Monmouth's Holiday in Cambodia

Monmouth's Holiday in Cambodia

WEST LONG BRANCH, N.J. – Neoliberalism is the bane of my existence. Unfortunately, I am neoliberalism. You are neoliberalism. We are all neoliberalism. It is important here to make the distinction between being neoliberalism and being a neo-liberal. It is important as well to define neoliberalism, and why being a neo-liberal is a distinction.
Neoliberalism is an economic philosophy where competition is thought to be the key characteristic of the human experience, coupled of course with mass privatization, austerity, reduced government spending, and free trade. Needless to say, a rise in corporatism is a natural offset to neoliberalism. One in which many of us students here at Monmouth have been told to prepare for. The neoliberal world is the “real world” us students have yet to “actually experience”.

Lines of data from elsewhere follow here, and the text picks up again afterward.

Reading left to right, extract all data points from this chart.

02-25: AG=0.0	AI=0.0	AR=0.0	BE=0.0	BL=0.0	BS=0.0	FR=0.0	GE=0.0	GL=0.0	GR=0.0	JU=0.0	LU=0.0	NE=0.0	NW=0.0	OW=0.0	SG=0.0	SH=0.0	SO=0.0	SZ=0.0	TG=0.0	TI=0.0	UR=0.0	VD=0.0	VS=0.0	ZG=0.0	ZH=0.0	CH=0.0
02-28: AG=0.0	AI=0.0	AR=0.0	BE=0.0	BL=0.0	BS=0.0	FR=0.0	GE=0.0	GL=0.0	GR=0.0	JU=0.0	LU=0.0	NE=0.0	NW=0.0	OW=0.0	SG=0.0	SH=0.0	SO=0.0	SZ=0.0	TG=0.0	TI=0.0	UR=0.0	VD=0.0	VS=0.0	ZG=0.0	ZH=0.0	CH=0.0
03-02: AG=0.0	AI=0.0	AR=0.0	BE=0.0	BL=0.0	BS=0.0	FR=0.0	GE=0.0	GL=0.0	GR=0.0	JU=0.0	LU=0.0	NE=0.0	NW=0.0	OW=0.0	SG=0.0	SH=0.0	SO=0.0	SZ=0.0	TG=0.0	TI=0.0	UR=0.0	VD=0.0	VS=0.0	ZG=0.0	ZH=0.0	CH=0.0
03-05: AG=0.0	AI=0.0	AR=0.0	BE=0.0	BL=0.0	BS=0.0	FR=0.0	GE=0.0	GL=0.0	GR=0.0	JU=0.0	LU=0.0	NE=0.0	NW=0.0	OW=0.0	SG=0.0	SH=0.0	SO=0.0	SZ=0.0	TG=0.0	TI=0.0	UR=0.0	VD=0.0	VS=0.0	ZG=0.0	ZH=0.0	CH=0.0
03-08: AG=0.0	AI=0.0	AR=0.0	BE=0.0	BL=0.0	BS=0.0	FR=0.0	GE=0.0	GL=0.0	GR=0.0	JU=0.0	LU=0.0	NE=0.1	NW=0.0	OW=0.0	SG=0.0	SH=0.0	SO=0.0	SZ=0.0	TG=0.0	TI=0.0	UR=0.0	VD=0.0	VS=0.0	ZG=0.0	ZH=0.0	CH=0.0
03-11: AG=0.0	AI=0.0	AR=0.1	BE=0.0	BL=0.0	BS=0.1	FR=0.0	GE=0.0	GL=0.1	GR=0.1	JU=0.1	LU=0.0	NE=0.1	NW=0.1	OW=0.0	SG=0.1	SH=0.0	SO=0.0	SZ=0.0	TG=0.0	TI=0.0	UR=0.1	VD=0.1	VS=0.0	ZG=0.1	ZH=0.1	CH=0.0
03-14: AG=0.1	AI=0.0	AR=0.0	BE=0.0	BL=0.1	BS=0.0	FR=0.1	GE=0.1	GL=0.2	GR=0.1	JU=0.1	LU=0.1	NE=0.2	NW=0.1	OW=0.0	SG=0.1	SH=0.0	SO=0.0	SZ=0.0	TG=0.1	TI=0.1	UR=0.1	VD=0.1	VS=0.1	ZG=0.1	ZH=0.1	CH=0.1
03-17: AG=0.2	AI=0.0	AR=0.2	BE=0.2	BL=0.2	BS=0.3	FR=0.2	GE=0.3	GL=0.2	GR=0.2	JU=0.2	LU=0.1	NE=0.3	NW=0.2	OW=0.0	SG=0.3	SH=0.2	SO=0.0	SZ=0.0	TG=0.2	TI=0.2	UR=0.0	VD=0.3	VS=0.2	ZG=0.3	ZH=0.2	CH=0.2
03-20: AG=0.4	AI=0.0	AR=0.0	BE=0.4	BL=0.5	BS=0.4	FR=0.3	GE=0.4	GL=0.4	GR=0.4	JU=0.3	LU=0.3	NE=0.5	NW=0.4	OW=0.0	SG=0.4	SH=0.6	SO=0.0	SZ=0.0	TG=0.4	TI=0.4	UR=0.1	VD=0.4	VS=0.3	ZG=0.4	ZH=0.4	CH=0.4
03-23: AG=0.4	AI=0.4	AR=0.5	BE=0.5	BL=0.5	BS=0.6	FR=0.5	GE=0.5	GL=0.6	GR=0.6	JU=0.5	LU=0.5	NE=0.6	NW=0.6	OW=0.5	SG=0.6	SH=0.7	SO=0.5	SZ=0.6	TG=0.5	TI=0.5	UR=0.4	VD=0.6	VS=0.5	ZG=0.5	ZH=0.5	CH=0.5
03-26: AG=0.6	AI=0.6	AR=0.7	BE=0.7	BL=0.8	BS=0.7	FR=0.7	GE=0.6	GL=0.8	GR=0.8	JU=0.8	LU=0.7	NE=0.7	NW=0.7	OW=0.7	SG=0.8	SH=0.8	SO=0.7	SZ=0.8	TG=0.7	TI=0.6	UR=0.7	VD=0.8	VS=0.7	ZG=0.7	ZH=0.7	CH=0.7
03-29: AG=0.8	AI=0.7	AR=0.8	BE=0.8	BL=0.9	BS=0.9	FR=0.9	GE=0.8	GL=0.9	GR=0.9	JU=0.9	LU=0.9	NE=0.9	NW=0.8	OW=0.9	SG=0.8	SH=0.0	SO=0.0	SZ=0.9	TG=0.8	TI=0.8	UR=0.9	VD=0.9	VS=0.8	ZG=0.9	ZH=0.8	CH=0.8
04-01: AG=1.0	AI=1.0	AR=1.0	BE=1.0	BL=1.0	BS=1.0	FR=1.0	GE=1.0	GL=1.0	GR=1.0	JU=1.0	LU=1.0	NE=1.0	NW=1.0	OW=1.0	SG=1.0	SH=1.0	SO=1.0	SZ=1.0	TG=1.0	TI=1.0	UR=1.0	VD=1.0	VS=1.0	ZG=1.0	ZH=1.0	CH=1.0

Image taken from Occasional Links & Commentary

By now, I hope you can tell, even with whatever subtly I have used thus far, that I am not particularly a fan of neoliberalism. So, why would I say that I am neoliberalism? Simply put, I cannot remove myself from processes in which neoliberalism props itself afloat. I may be able to protest, yell, try to keep my purchases low, detest global capitalistic exploitation, but, I can only go so far. I am a student, at a university with a “strategic plan” aimed at helping students become better candidates for jobs post-graduation, rather than better people. I am a student at a university, whose decision to major in not one, but two social sciences, was regularly greeted with “so you wanted to be doubly poor?”. I am shaped by my university; my life chances and choices will be effected by the choices made by my university. And when those choices made reflect what I see to be an acceptance of global neoliberalism, it wildly effects the ways in which I will be able to interact with the world while I am on this campus, and once I leave it. This is what it means to me to be neoliberalism. To be neo-liberal, is simply to support neoliberalism as a philosophy. I am not a neo-liberal, and I hope you aren’t either.
Debates over neoliberalism happen all the time on campus, especially in social science classes. Debates are heated, but often inspiring. During these discussions, what is clear is who supports neoliberalism and who does not. However, I would contend that most of my student counterparts in some way support neoliberalism. This has become clear to me, as I have carried on through conversations with twenty-first century activists. Most are members of the “peace, love, and let me craft my identity through my consumer choices” crowd. The “sweatshop labor is barbaric, but I enjoy Nike products” crowd. The “if I want to support a cause, I must find a coinciding campaign and purchase their gear” crowd. All jokes aside, I do think the “crowd” I am describing is afflicted with textbook cognitive dissonance.
What is truly amazing is, this had been brewing through my mind for quite a few months now. However, the actual cementation of the concept into pure thoughts and subsequently words, then action, eluded me. That is, until I was preparing a set-list of punk songs with a friend for a punk inspired party. I stumbled upon what I claimed to be my favorite punk song, “A Holiday in Cambodia” by the Dead Kennedys. The song satirically mocks “well-to-do” college students in the United States, who appear to be blissfully unaware of global events. Instantaneously, my thoughts poured out through a song recorded nearly fifteen years before my birth. I now find myself murmuring the lyrics whenever I see cheap imitations of activism parading around campus.
Image taken from Alternative Information & Development Centre

I know it is not quite nice to call somebody’s activism “cheap”, and maybe cheap is not the right word entirely, but cheap is on my brain whenever I am confronted by activism that is not critical of a global capitalistic system, especially when there are links between a growing capitalistic and corporatist world and the causes being advocated for. And let me not be coy here, the link is almost never (if ever) a good one.
I should hope, that when students pick causes to be passionate about, they confront both the cause and what is that cause’s cause. Meaning, care not only for what you are being an activist for, but also, why you need to be an activist in the first place. More importantly, if not most importantly, fit yourself into the equation. The most important form of activism is embodiment of ideals, which would be my suggestion after all this. Learn, inspect, and then embody what you fight for. On a slighter note, I would also suggest listening to A Holiday in Cambodia, and realizing yourself to be the consumer robot that you probably are.